▶ [LISTED RECORDS]

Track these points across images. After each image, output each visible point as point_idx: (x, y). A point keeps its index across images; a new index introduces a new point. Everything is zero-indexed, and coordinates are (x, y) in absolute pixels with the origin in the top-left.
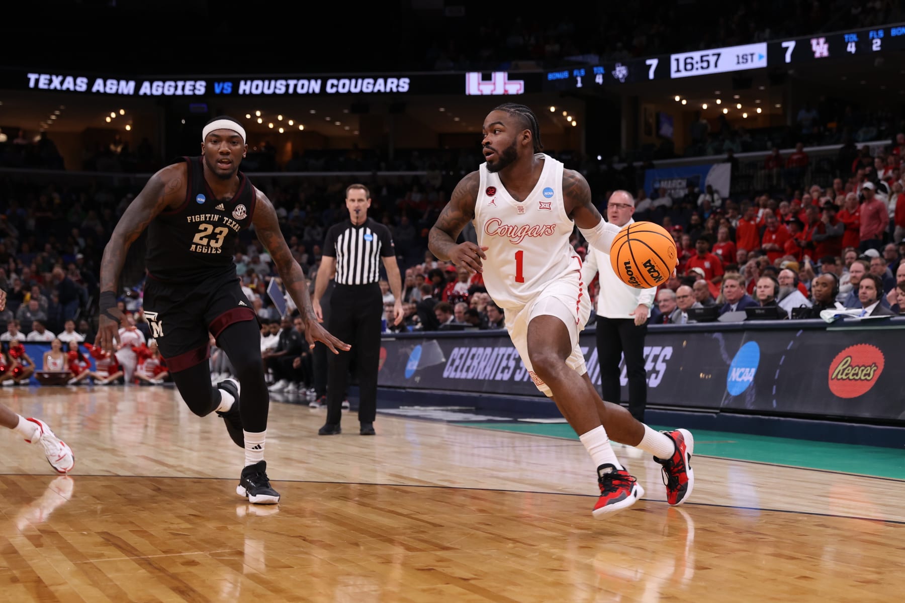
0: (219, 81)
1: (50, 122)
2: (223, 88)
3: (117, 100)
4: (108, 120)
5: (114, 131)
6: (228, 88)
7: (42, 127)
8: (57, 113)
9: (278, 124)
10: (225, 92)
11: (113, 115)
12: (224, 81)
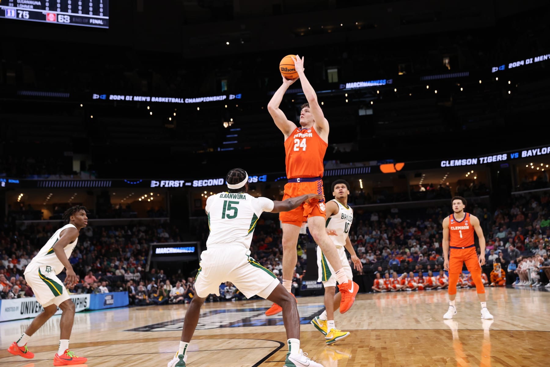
0: (513, 153)
1: (444, 180)
2: (514, 156)
3: (472, 167)
4: (467, 176)
5: (470, 180)
6: (517, 155)
7: (441, 182)
8: (446, 176)
9: (541, 167)
10: (515, 157)
11: (469, 173)
12: (515, 152)
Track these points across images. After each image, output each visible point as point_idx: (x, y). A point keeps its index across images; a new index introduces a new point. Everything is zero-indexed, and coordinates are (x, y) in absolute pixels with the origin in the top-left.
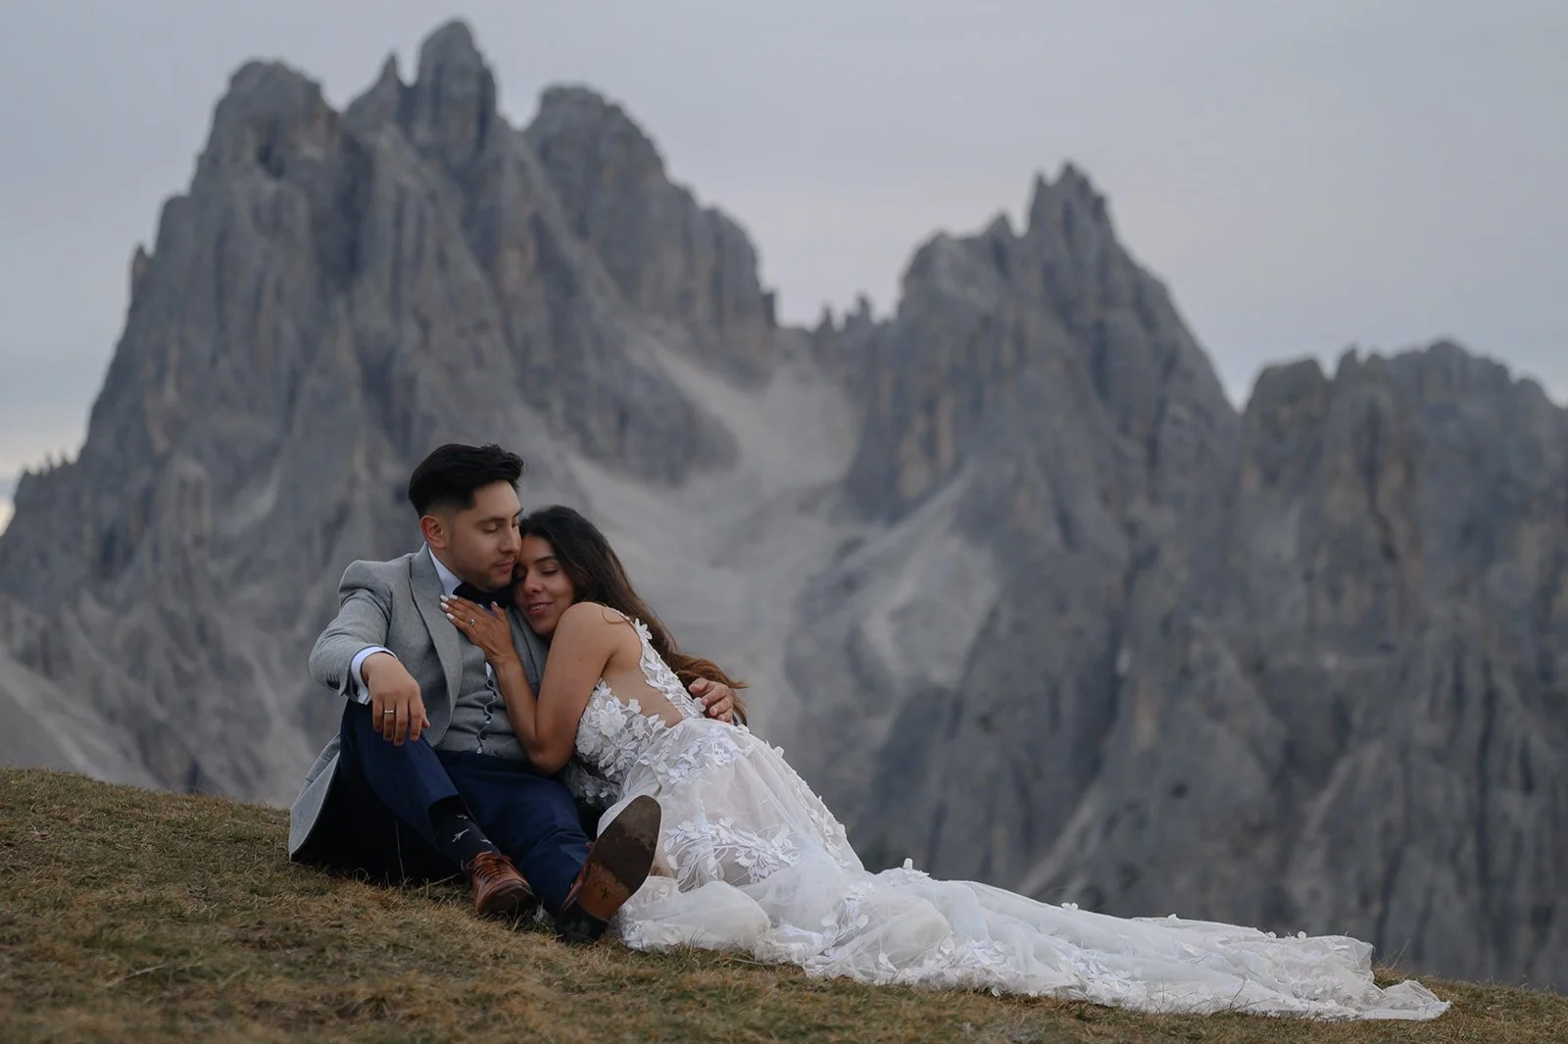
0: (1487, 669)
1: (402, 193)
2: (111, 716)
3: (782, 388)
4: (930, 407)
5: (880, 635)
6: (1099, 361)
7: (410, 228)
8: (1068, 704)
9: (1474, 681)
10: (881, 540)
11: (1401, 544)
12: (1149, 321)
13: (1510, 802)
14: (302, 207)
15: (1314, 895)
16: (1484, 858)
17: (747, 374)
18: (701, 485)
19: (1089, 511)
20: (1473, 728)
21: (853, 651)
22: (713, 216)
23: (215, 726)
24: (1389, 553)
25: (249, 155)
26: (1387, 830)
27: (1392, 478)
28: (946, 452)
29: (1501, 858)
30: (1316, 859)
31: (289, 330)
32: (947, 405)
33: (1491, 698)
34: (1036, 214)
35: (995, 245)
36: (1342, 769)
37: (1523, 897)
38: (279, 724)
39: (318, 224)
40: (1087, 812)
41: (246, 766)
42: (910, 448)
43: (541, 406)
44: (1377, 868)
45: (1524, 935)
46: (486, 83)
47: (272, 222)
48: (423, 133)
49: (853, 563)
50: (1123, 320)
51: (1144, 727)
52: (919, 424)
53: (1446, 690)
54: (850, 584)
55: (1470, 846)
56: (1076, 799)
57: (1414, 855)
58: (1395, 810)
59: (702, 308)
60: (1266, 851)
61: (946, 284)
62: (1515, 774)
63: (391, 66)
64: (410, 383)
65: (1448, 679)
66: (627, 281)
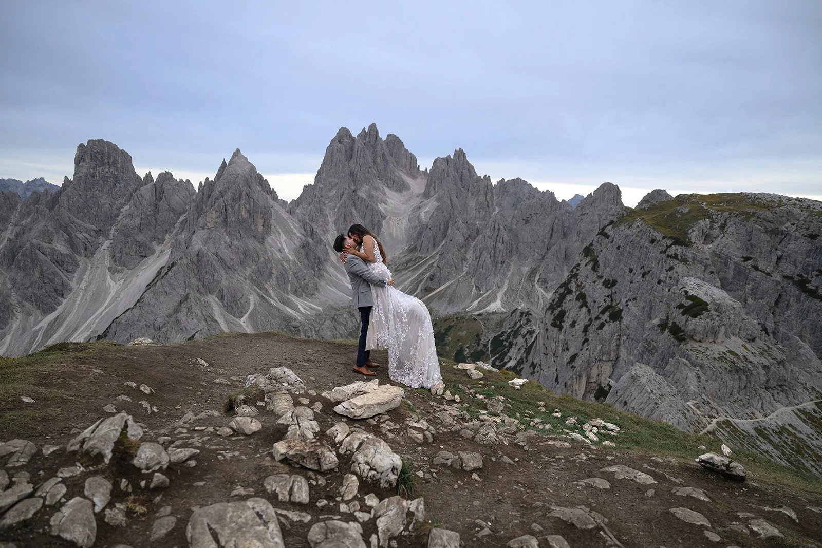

▶ [ABOUT THIS EXERCISE] Can you retype every line above verbatim, leaving out the pictures?

▶ [COMPLETED TASK]
Track these points across images. After each image, output each visible point as point_idx: (x, y). A point keeps its index across images; a new index introduces a new point. Everything is zero-indexed, and coordinates are (x, y) in absolute pixels with the origin in the top-left.
0: (219, 81)
1: (50, 122)
2: (223, 88)
3: (117, 100)
4: (108, 120)
5: (114, 131)
6: (228, 88)
7: (42, 127)
8: (57, 113)
9: (278, 124)
10: (225, 92)
11: (113, 115)
12: (224, 81)
0: (513, 153)
1: (444, 180)
2: (514, 156)
3: (472, 167)
4: (467, 176)
5: (470, 180)
6: (517, 155)
7: (441, 182)
8: (446, 176)
9: (541, 167)
10: (515, 157)
11: (469, 173)
12: (515, 152)
Track these points across images. After each image, output each visible point as point_idx: (x, y). A point keeps its index across images; a new index introduces a new point. Everything is zero-indexed, and coordinates are (x, y) in absolute pixels with the origin in the top-left.
0: (1487, 669)
1: (402, 193)
2: (111, 716)
3: (782, 388)
4: (930, 407)
5: (880, 635)
6: (1099, 361)
7: (410, 228)
8: (1068, 704)
9: (1474, 681)
10: (881, 540)
11: (1401, 544)
12: (1149, 321)
13: (1510, 802)
14: (302, 207)
15: (1314, 895)
16: (1484, 858)
17: (747, 374)
18: (701, 485)
19: (1089, 511)
20: (1473, 728)
21: (853, 651)
22: (713, 216)
23: (215, 726)
24: (1389, 553)
25: (249, 155)
26: (1387, 830)
27: (1392, 478)
28: (946, 452)
29: (1501, 858)
30: (1316, 859)
31: (289, 330)
32: (947, 405)
33: (1491, 698)
34: (1036, 214)
35: (995, 245)
36: (1342, 769)
37: (1523, 897)
38: (279, 724)
39: (318, 224)
40: (1087, 812)
41: (246, 766)
42: (910, 448)
43: (541, 406)
44: (1377, 868)
45: (1524, 935)
46: (486, 83)
47: (272, 222)
48: (423, 133)
49: (853, 563)
50: (1123, 320)
51: (1144, 727)
52: (919, 424)
53: (1446, 690)
54: (850, 584)
55: (1470, 846)
56: (1076, 799)
57: (1414, 855)
58: (1395, 810)
59: (702, 308)
60: (1266, 851)
61: (946, 284)
62: (1515, 774)
63: (391, 66)
64: (410, 383)
65: (1448, 679)
66: (627, 281)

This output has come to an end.